Books

'My Sister, The Serial Killer' Is As Deadly Fun As Its Title Indicates

by Sadie Trombetta

According to science, pop culture, and popular opinion, birth order can have a big effect on your psyche and the kind of person you grow up to be. Apparently, older siblings are typically more responsible, independent, and caregiving, and youngest siblings are usually the complete opposite. Known for their attention-seeking and risk-taking behaviors, the baby in the family tends to be a troublemaker, one capable of getting away with murder — or so the saying goes. But in Nigerian novelist Oyinkan Braithwaite's deadly debut, the saying proves itself true. A sly and sinister novel about secrets, sisterhood, and sibling rivalry, My Sister, the Serial Killer asks the question, how far would you be willing to go to protect your family? How far should you go?

The basic premise of Braithwaite's novel is in its title: My Sister, the Serial Killer is about a Nigerian woman whose younger sister has developed the nasty habit of murdering her boyfriends. Whenever she claims another life, she calls on her older sister to come clean up her mess — literally and figuratively.

"Ayoola summons me with these words — Korede, I killed him." At the start of the novel, Ayoola has claimed her third life, and for the third time, Korede, the book's narrator, comes to her aid. By now, Korede knows how to clean up a murder scene (it's a five-step process), what chemicals mask the smell of blood (when in doubt, use bleach), and where to dump a dead body in Lagos (over the bridge and into the water). What she doesn't know is whether or not her sister has killed in self-defense as she claims, or if there is something more sinister happening behind Ayoola's picture-perfect eyes.
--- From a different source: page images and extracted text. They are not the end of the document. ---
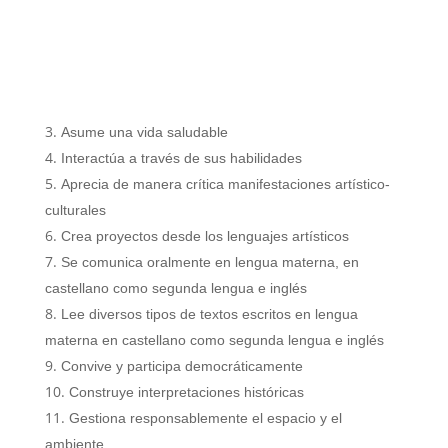
Asume una vida saludable
Interactúa a través de sus habilidades
Aprecia de manera crítica manifestaciones artístico-
culturales
Crea proyectos desde los lenguajes artísticos
Se comunica oralmente en lengua materna, en
castellano como segunda lengua e inglés
Lee diversos tipos de textos escritos en lengua
materna en castellano como segunda lengua e inglés
Convive y participa democráticamente
Construye interpretaciones históricas
Gestiona responsablemente el espacio y el
ambiente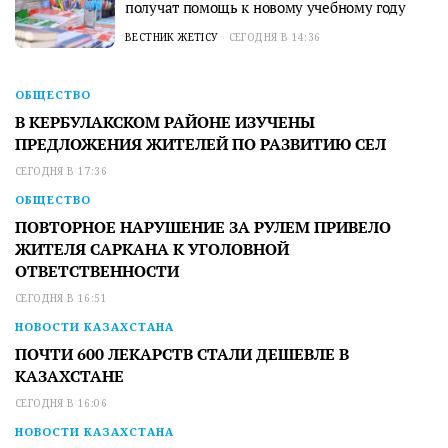
получат помощь к новому учебному году
ВЕСТНИК ЖЕТІСУ
СЕГОДНЯ В 14:36
ОБЩЕСТВО
В КЕРБУЛАКСКОМ РАЙОНЕ ИЗУЧЕНЫ
ПРЕДЛОЖЕНИЯ ЖИТЕЛЕЙ ПО РАЗВИТИЮ СЕЛ
СЕГОДНЯ В 17:36
ОБЩЕСТВО
ПОВТОРНОЕ НАРУШЕНИЕ ЗА РУЛЕМ ПРИВЕЛО
ЖИТЕЛЯ САРКАНА К УГОЛОВНОЙ
ОТВЕТСТВЕННОСТИ
СЕГОДНЯ В 16:51
НОВОСТИ КАЗАХСТАНА
ПОЧТИ 600 ЛЕКАРСТВ СТАЛИ ДЕШЕВЛЕ В
КАЗАХСТАНЕ
СЕГОДНЯ В 16:06
НОВОСТИ КАЗАХСТАНА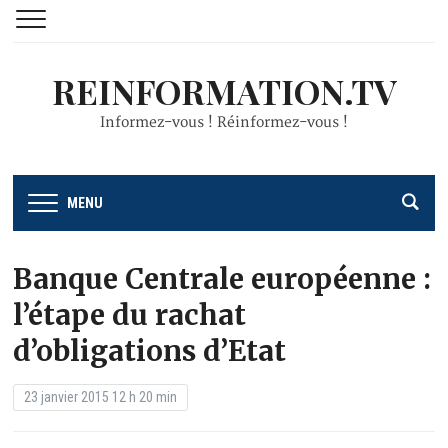
REINFORMATION.TV
Informez-vous ! Réinformez-vous !
MENU
Banque Centrale européenne :
l’étape du rachat
d’obligations d’Etat
23 janvier 2015 12 h 20 min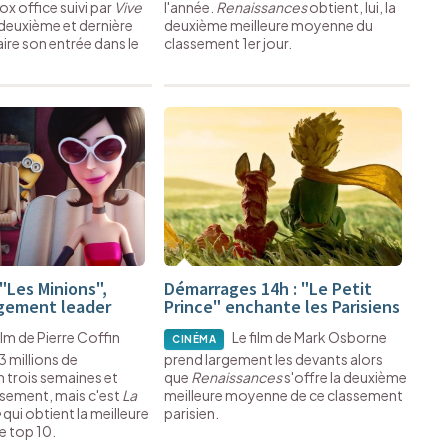
ox office suivi par
Vive
l'année.
Renaissances
obtient, lui, la
 deuxième et dernière
deuxième meilleure moyenne du
ire son entrée dans le
classement 1er jour.
"Les Minions",
Démarrages 14h : "Le Petit
rgement leader
Prince" enchante les Parisiens
ilm de Pierre Coffin
Le film de Mark Osborne
CINÉMA
3 millions de
prend largement les devants alors
 trois semaines et
que
Renaissances
s'offre la deuxième
ssement, mais c'est
La
meilleure moyenne de ce classement
e
qui obtient la meilleure
parisien.
e top 10.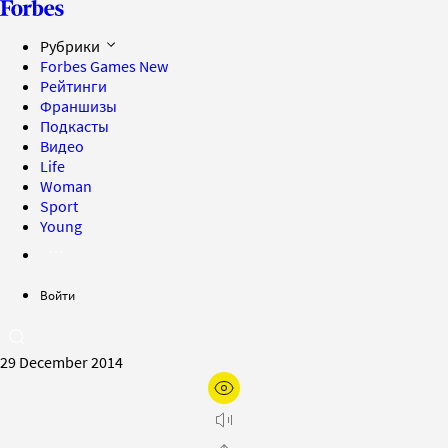
Рубрики
Forbes Games
New
Рейтинги
Франшизы
Подкасты
Видео
Life
Woman
Sport
Young
Войти
29 December 2014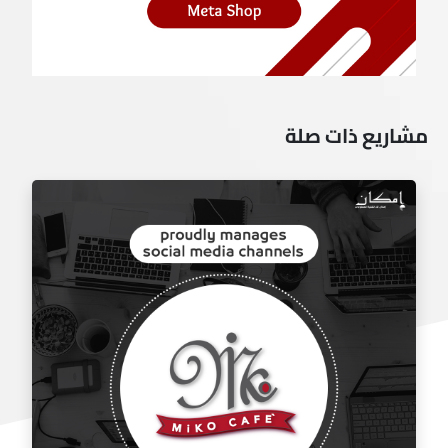
مشاريع ذات صلة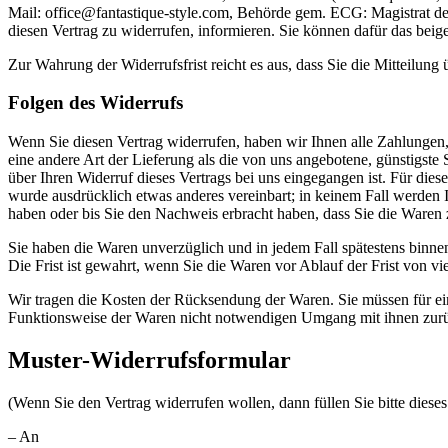
Mail: office@fantastique-style.com, Behörde gem. ECG: Magistrat der S
diesen Vertrag zu widerrufen, informieren. Sie können dafür das beig
Zur Wahrung der Widerrufsfrist reicht es aus, dass Sie die Mitteilung
Folgen des Widerrufs
Wenn Sie diesen Vertrag widerrufen, haben wir Ihnen alle Zahlungen, 
eine andere Art der Lieferung als die von uns angebotene, günstigst
über Ihren Widerruf dieses Vertrags bei uns eingegangen ist. Für die
wurde ausdrücklich etwas anderes vereinbart; in keinem Fall werden
haben oder bis Sie den Nachweis erbracht haben, dass Sie die Waren 
Sie haben die Waren unverzüglich und in jedem Fall spätestens binne
Die Frist ist gewahrt, wenn Sie die Waren vor Ablauf der Frist von v
Wir tragen die Kosten der Rücksendung der Waren. Sie müssen für ei
Funktionsweise der Waren nicht notwendigen Umgang mit ihnen zurü
Muster-Widerrufsformular
(Wenn Sie den Vertrag widerrufen wollen, dann füllen Sie bitte diese
– An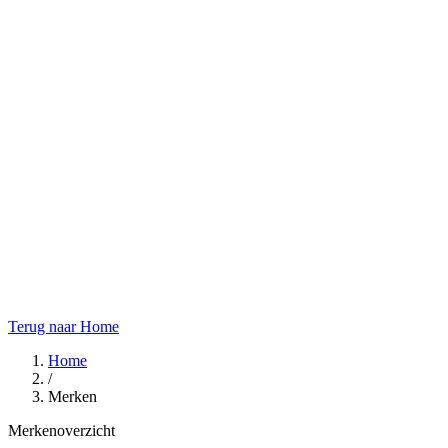
Terug naar Home
Home
/
Merken
Merkenoverzicht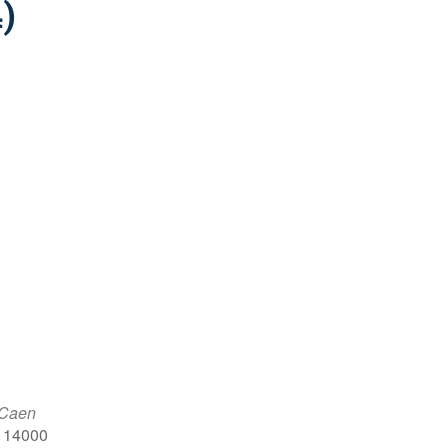
)
 Caen
, 14000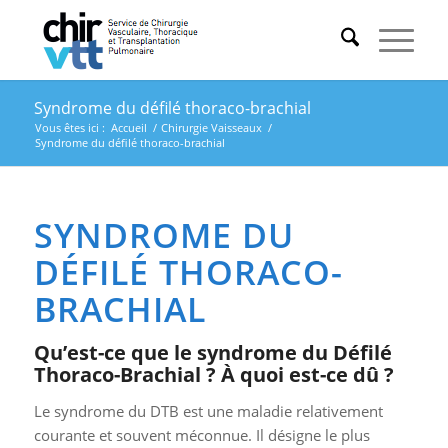
Syndrome du défilé thoraco-brachial
Vous êtes ici :
Accueil
/
Chirurgie Vaisseaux
/
Syndrome du défilé thoraco-brachial
SYNDROME DU
DÉFILÉ THORACO-
BRACHIAL
Qu’est-ce que le syndrome du Défilé
Thoraco-Brachial ? À quoi est-ce dû ?
Le syndrome du DTB est une maladie relativement
courante et souvent méconnue. Il désigne le plus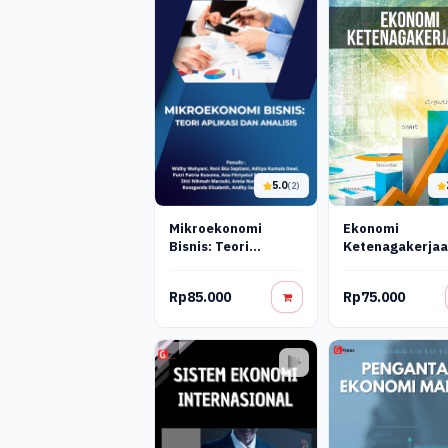
5.0
(2)
Mikroekonomi
Ekonomi
Bisnis: Teori
Ketenagakerja
Aplikasi Dan Analisis
Rp85.000
Rp75.000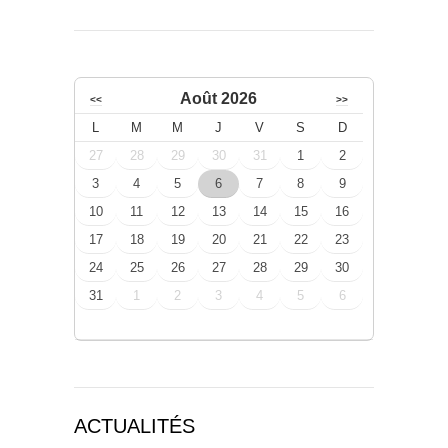
Août 2026
<<
>>
L
M
M
J
V
S
D
27
28
29
30
31
1
2
3
4
5
6
7
8
9
10
11
12
13
14
15
16
17
18
19
20
21
22
23
24
25
26
27
28
29
30
31
1
2
3
4
5
6
ACTUALITÉS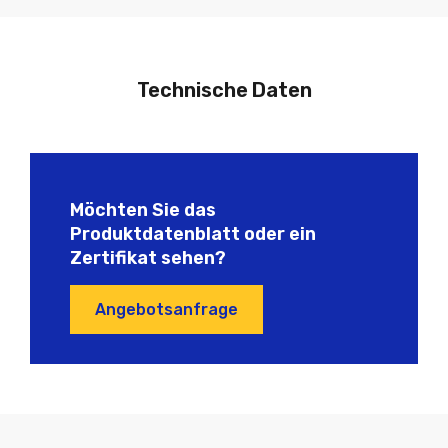
Technische Daten
Möchten Sie das
Produktdatenblatt oder ein
Zertifikat sehen?
Angebotsanfrage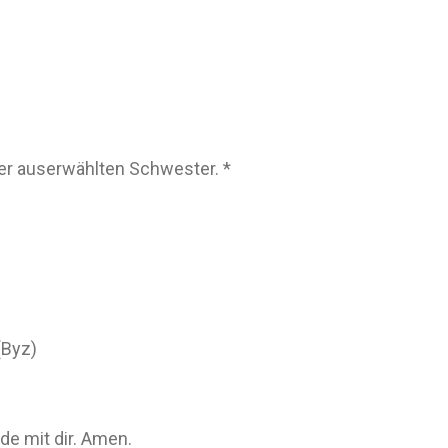
ner auserwählten Schwester. *
(Byz)
e mit dir. Amen.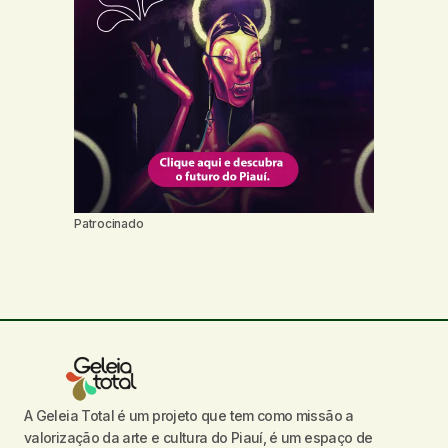
Patrocinado
A Geleia Total é um projeto que tem como missão a
valorização da arte e cultura do Piauí, é um espaço de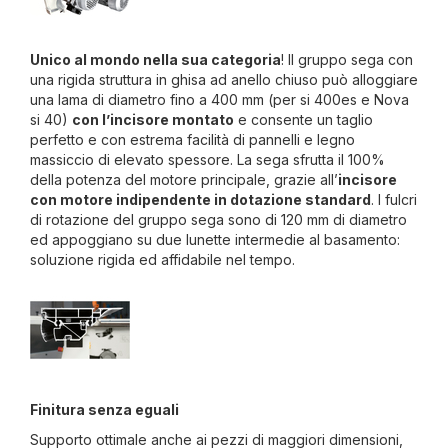
Unico al mondo nella sua categoria
! Il gruppo sega con
una rigida struttura in ghisa ad anello chiuso può alloggiare
una lama di diametro fino a 400 mm (per si 400es e Nova
si 40)
con l’incisore montato
e consente un taglio
perfetto e con estrema facilità di pannelli e legno
massiccio di elevato spessore. La sega sfrutta il 100%
della potenza del motore principale, grazie all’
incisore
con motore indipendente in dotazione standard
. I fulcri
di rotazione del gruppo sega sono di 120 mm di diametro
ed appoggiano su due lunette intermedie al basamento:
soluzione rigida ed affidabile nel tempo.
Finitura senza eguali
Supporto ottimale anche ai pezzi di maggiori dimensioni,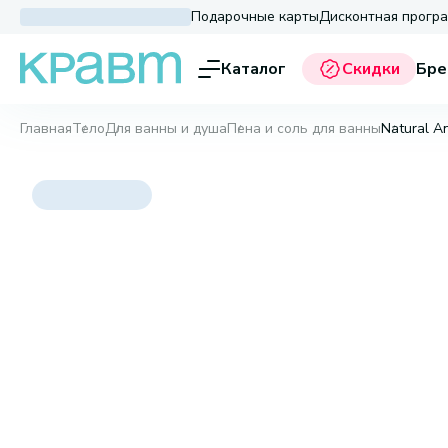
Подарочные карты
Дисконтная прогр
Каталог
Скидки
Бре
Главная
Тело
Для ванны и душа
Пена и соль для ванны
Natural A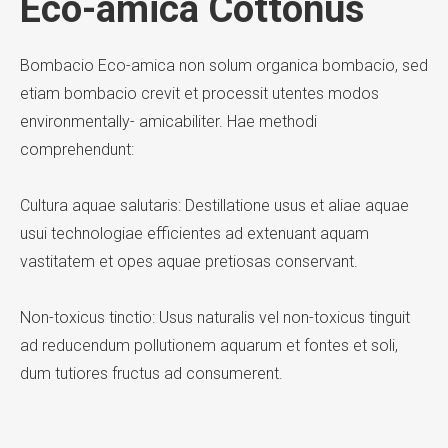
Eco-amica Cottonus
Bombacio Eco-amica non solum organica bombacio, sed
etiam bombacio crevit et processit utentes modos
environmentally- amicabiliter. Hae methodi
comprehendunt:
Cultura aquae salutaris: Destillatione usus et aliae aquae
usui technologiae efficientes ad extenuant aquam
vastitatem et opes aquae pretiosas conservant.
Non-toxicus tinctio: Usus naturalis vel non-toxicus tinguit
ad reducendum pollutionem aquarum et fontes et soli,
dum tutiores fructus ad consumerent.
"Femi makes three, you know. Three, and they label you a serial killer," Korede tells Muhtar, a coma patient at the hospital where she is a nurse. Her only confidant and the closest thing she has to a friend, Muhtar acts as a kind of confession booth for Korede, who tells him everything about Ayoola and their crimes. He is also the only one whom she tells about her feelings for Tade Otumu, the handsome doctor she's been pining over since the day they met.

But Tade does not feel the same way for her as she does for him, because, as Korde notes, "It is as though love is only for the beautiful." Tade does, however, fall for the more gorgeous Ayoola the moment he lays on her, like most men in the sisters' lives tend to do. "After all, Ayoola is short — her only flaw, if you consider that to be a flaw — whereas I am almost six feet tall," Korede explains. "Ayoola's skin is a color that sits comfortably between cream and caramel and I am the color of a Brazil nut, before it is peeled; she is made wholly of curves and I am composed of only hard edges."

As if being jealous of her sister isn't enough, now Korede has to worry about whether or not Tade will become Ayoola's next victim. Worse still, she has to decide who she wants to protect: her baby sister, or the man she loves.

A tense and precise thriller that turns the typical serial killer story on its head, My Sister, the Serial Killer is bloody fun. With each short, unflinching chapter, Braithwaite ratchets up the tension and pulls readers further and further into Korde and Ayoola's darkly comic world. But what could be considered an otherwise sensational story about murderous maidens is rooted in a relatable narrative about sisterhood and the unbreakable, often suffocating bonds of family.

Beneath the surface of the major conflict of My Sister, the Serial Killer — Femi's murder and the subsequent investigation into it — is a much more interesting problem: Whether or not Ayoola's murders were a reaction to men hurting her, or a product of something else entirely. This is the question Korede (and readers) are desperate to find an answer to, but the more that is revealed about the sisters’ shared past, the murkier their present becomes.

Take, for example, the weapon Ayoola uses to kill each of her boyfriends: their father’s knife. “The knife was for her protection. You never knew with men, they wanted what they wanted when they wanted it,” Korede reasons at the beginning of the novel. Later though, she wonders if the knife itself has somehow cursed Ayoola with a violent streak: "Who is to say that an object does not come with its own agenda? Or that the collective agenda of its previous owners does not direct it still?"

The knife is just one small symbol of the family’s legacy of abuse and violence, specifically their father’s, that has been passed down through the generations. Both girls were raised in an unhappy patriarchal home ruled by a philandering, abusive father and an unstable, unhappy mother. As the book progresses, Korede peels back the layers of their past to reveal how fear, cruelty, and violence has shaped her and Ayoola's lives in different ways.

Like the knife Ayoola uses against her boyfriends, My Sister, the Serial Killer may be small, but it cuts deep. It's a sharp and witty thriller, one that offers a brief but intense look at the complicated nature of sisterhood and its perpetual swing between unquestionable loyalty and sheer resentment.